[OSM-dev] UTF8 problem with last night's daily .osc

Sat Aug 30 10:51:32 BST 2008

Hi,

Richard Fairhurst wrote:
> Well, the relevant bit of the migration is
[...]

I looked that up myself but didn't go the extra length to find out that 
"string" actually means 255 characters only... I always assumed that we 
allowed longer values. There goes the freedom of stuffing your sales 
brochure into a tag value ;-)

(Nodes currently do allow longer values but that's because they are 
still all lumped together and not broken out into their own node_tags 
table, right?)

> So I guess the solution is either for Osmosis to conform to Postel's  
> Law; 

I know it is not Osmosis' fault because Osmosis just uses standard XML 
parsing but I'm a bit unhappy about the gigantic waste of processing 
power incurred by all this parsing stuff - it seems anyone touching the 
XML file with a "proper library" has to actually decipher the UTF8 
sequences, whereas if I just want to use Osmosis to split out a section 
of the data or apply a patch, I would be perfectly happy if it would 
process whatever data is there *without* trying to make sense of it more 
than it absolutely has to. (I don't think there can ever be a double or 
single quote anywhere in bytes 2-n of a n-byte UTF-8 sequence, can there?)

I guess I'll have to resort to dirty regex parsingif I want that.

> or for  
> Potlatch/amf_controller, which don't currently have any limit on key/ 
> value lengths (well, 64k :) ), to preprocess keys/values by  
> truncating at the nearest UTF-8 boundary before 255 bytes.  

I have verified that the regular API suffers from the same problem. 
Upload something with an UTF-8 character at position 255 and you get 
into trouble. So actually the API needs to do something as well, either 
truncate the data properly, or at least return an error to the client if 
you try to set a value of more than 255 bytes.

I think it could be done in the add_tag_keyval method of the 
way/relation controllers. I am actually in favour of returning an error 
instead of silently truncating data because I think we should only 
return "ok" if we have stored all data that was sent.
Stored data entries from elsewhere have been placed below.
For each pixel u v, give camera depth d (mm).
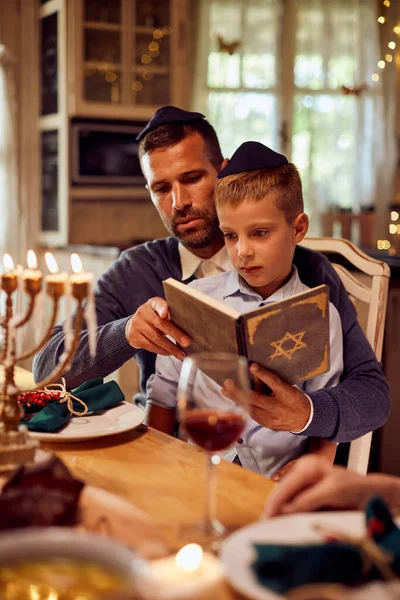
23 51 4215
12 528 706
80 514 756
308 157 4910
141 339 1271
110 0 3928
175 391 1455
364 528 716
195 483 955
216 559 699
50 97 4090
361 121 4980
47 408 1182
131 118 4055
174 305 1134
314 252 1542
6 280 941
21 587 547
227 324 1017
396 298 2967
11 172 4234
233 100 4719
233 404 800
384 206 5094
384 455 3057
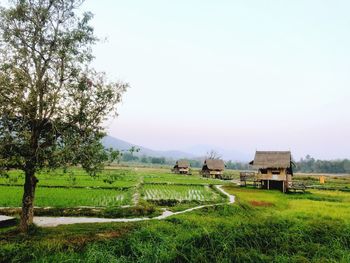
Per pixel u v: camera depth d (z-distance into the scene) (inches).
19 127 624.7
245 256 550.0
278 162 2272.4
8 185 1585.9
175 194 1684.3
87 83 664.4
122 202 1210.6
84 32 673.6
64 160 625.3
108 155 675.4
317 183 3125.0
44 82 645.9
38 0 664.4
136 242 563.5
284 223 730.2
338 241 658.8
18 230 647.1
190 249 553.0
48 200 1165.7
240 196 1652.3
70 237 598.5
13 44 639.8
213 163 4003.4
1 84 599.8
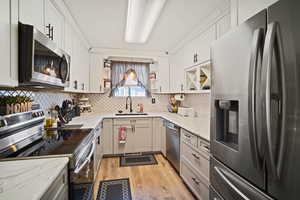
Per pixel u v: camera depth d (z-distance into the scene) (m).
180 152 2.31
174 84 3.42
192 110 3.12
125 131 3.24
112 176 2.42
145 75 3.93
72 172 1.05
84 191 1.35
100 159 2.74
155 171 2.58
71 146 1.24
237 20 1.22
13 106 1.25
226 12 1.73
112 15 2.01
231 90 1.03
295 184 0.63
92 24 2.26
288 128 0.66
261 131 0.76
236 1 1.23
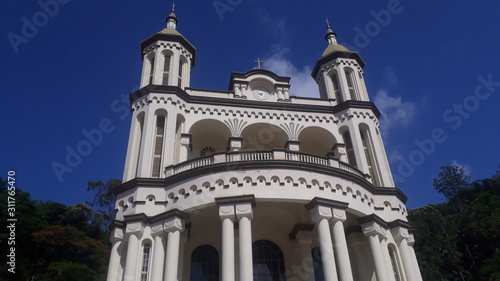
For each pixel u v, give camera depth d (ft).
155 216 68.03
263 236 81.71
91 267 149.69
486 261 154.40
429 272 167.32
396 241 76.84
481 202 200.75
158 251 64.49
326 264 60.03
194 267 76.48
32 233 136.56
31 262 133.69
Returning an error should be no more difficult than throwing an 
exception there if v.length exceeds 255, only thing I am not sure about 
is whether Ruby will try to be smart and return the length not in bytes 
but in characters...?

If one wanted to silently truncate, then I believe the rule is: You may 
cut a string between neighbouring characters "a" and "b" if "b" is in 
the range 0..127 (0x00..0x7f - regular one-byte character) or 192..253 
(0xc0..0xfd - first byte of UTF-8 sequence). Anything outside these 
ranges may be a follow-on byte of an UTF-8 sequence.

Bye
Frederik

-- 
Frederik Ramm  ##  eMail frederik at remote.org  ##  N49°00'09" E008°23'33"